*Stated problem 1*
Please answer these questions about the borrower obligations section:
(a) Within how many days of the end of its fiscal year must the Borrower furnish its audited annual financial statements?
(b) What Working Capital Ratio must the Borrower maintain?
(c) Against what must the insurance coverage on the Borrower's property protect?

+ + + + + + +

6.     OBLIGATIONS OF THE BORROWER


       6.1 POSITIVE COVENANTS

           Until payment in full of any amounts due under the terms of this
           Offer, the Borrower shall:

          6.1.1 carry on its business in a diligent and continuous manner;

          6.1.2 use the proceeds of the credit facility for the purposes
                provided for herein;

          6.1.3 keep and maintain books of account and other accounting records
                in accordance with generally accepted accounting principles and
                shall furnish to the Bank its consolidated and non-consolidated
                audited annual financial statements within 90 days of the end of
                its fiscal year, as well as its In-house consolidated and
                non-consolidated financial statements, on a monthly basis,
                within 20 days of the end of each month;

          6.1.4 maintain, at any time, on a cosolidated basis, a Working Capital
                Ratio greater than or equal to 1.00 : 1.00;

          6.1.5 at all times during normal business hours, and upon reasonable
                notice, give the Bank's representatives the right to inspect its
                establishments and provide access thereto, and further permit 
                the Bank's representatives to examine its books of account and
                other records, and, if a default has occurred, take extracts
                therefrom and/or copies thereof;

          6.1.6 maintain, at all times, insurance coverage on its property
                against loss or damage caused by fire and any other risk;

          6.1.7 obtain and maintain in effect the permits and licenses required
                to carry on its business;

                                       25
<PAGE>   12
          6.1.8 notify the Bank, without delay, of any event of default or any
                event which, following notice or the expiry of a delay, could
                constitue an event of default;


          6.1.9 punctuallypay all taxes, assessments, deductions at source,
                income tax or annuities for which the payment thereof is
                guaranteed by prior claim and/or legal hypothec, without
                subrogation or consolidation;

          6.1.10 provide the Bank with all informations and documents that the
                 Bank may reasonably request.

+ + + + + + +

*Stated problem 2*
Copy every line of the records below with no changes.

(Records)

+ + + + + + +

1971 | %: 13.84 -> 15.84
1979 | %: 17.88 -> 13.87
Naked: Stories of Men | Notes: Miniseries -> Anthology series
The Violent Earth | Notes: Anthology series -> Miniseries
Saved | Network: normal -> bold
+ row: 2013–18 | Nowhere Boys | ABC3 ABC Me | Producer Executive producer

+ + + + + + +

*Correct result 1*
(a) 90 days
(b) Greater than or equal to 1.00 : 1.00
(c) Loss or damage caused by fire and any other risk

*Correct result 2*
1971 | %: 13.84 -> 15.84
1979 | %: 17.88 -> 13.87
Naked: Stories of Men | Notes: Miniseries -> Anthology series
The Violent Earth | Notes: Anthology series -> Miniseries
Saved | Network: normal -> bold
+ row: 2013–18 | Nowhere Boys | ABC3 ABC Me | Producer Executive producer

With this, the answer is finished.